While waiting for repairs, Rassam noticed the boy sketching.
“I saw a boy who wiped off oil and then went to sit in a corner, picked up a piece of paper, and started sketching on it,” Rassam recalled.
That fleeting scene, a moment of creativity in the midst of grease and noise, would alter the young mechanic’s life.
Rassam, who had long wanted to help artists from working-class backgrounds, called Warsi over.
“I asked, ‘Do you like drawing pictures?’ and he said, ‘Yes,’” Rassam said.
“This thought always remained in my heart to do something for those boys and girls who come from this area and from the middle class, who have no opportunity, who can’t even afford to buy a piece of paper or a pencil.”
He invited Warsi to his studio, marking the beginning of a transformative mentorship.
“From the end of 2016 onwards, I started working with him [Rassam],” Warsi, now 32, said. “That was when I saw and understood what professional art is, how it’s developed and what the whole process looks like.”
The only child of his parents, Warsi had been taking odd jobs to support his family. Seeing his determination, Rassam spoke to his parents.
“I spoke to his parents and got him to stop working at the mechanic shop,” Rassam said. “I told them, ‘Whatever little I can do, I will do it, because he has a passion for art.’”
He asked just one thing in return.
“Can you work hard day and night? It’s okay if there are no resources, that’s not a problem, but God has given you talent, and if you work hard, you can achieve a lot,” Rassam told him.
Warsi kept his word. He earned a scholarship at the Arts Council of Pakistan, Karachi, and completed a four-year diploma in 2022 with distinction, becoming a professional artist.
Today, Warsi’s hands are “dirty with colors,” as he puts it, not with oil. His chosen medium is oil paint, and his passion is surrealism.
“In this style, the imagery is realistic, but the paintings are based on symbolic elements,” he said. “The overall effect is dreamlike, it carries the feel of a dream.”
Much of his work explores the psychological and human dimensions of conflict.
“My topic is related to war,” he said. “The [Gaza] war that is going on these days, so in that, I show the shemagh [scarf] in such a way as if it’s very powerful or I show some kind of scenario.”

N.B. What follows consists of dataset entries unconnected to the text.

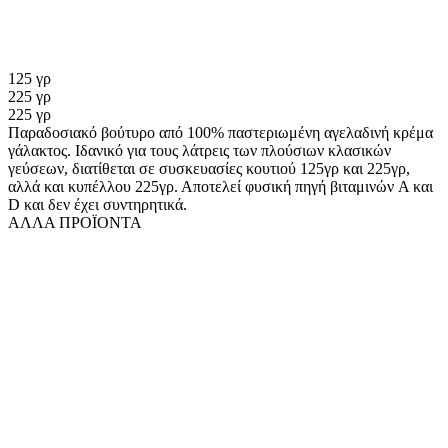
125 γρ
225 γρ
225 γρ
Παραδοσιακό βούτυρο από 100% παστεριωμένη αγελαδινή κρέμα
γάλακτος. Ιδανικό για τους λάτρεις των πλούσιων κλασικών
γεύσεων, διατίθεται σε συσκευασίες κουτιού 125γρ και 225γρ,
αλλά και κυπέλλου 225γρ. Αποτελεί φυσική πηγή βιταμινών A και
D και δεν έχει συντηρητικά.
ΑΛΛΑ ΠΡΟΪΟΝΤΑ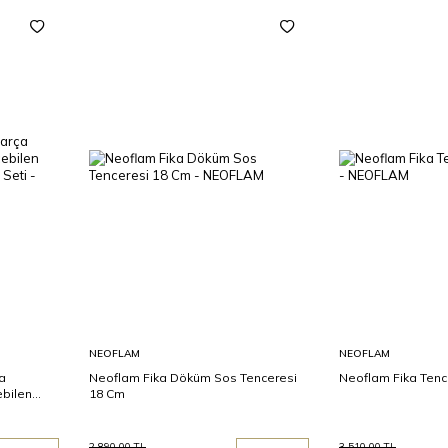
Sepete
Sepete
NEOFLAM
NEOFLAM
Ekle
Ekle
a
Neoflam Fika Döküm Sos Tenceresi
Neoflam Fika Tenc
ebilen
18 Cm
Seti
2.890,00
TL
3.510,00
TL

Animals, often crows, horses, or doves, also appear frequently in his paintings, representing “emotions” or “nations,” alongside fragmented human forms.
“Through drawings as well I am saying something,” he said.
His canvases now hang in exhibitions across Pakistan and abroad.
“I’ve participated in exhibitions held here in Pakistan, in Karachi, Lahore, Islamabad, and other cities,” he said. “In fact, some of my paintings have also made their way abroad to countries like Qatar, UAE, Canada, and India.”
Rassam says his student’s rise has been remarkable.
“This shows that a boy who didn’t even have sandals or bus fare, now, by the grace of God, he drives a car, his paintings sell, exhibitions are being held in different cities of Pakistan, and among the rising artists, he is at the very top.”
Now teaching at the Arts Council, Warsi spends long nights in his studio, painting the dreams that once hid behind grease-stained hands.
“If that day I hadn’t met Sir, or if he hadn’t passed by, then at that time, the grease that used to make my hands dirty, today, they wouldn’t be dirty in colors,” he said, smiling.
“Even if my hands still get dirty, they get dirty with colors,” he laughed, “and with those, I am making a painting and working for exhibitions.”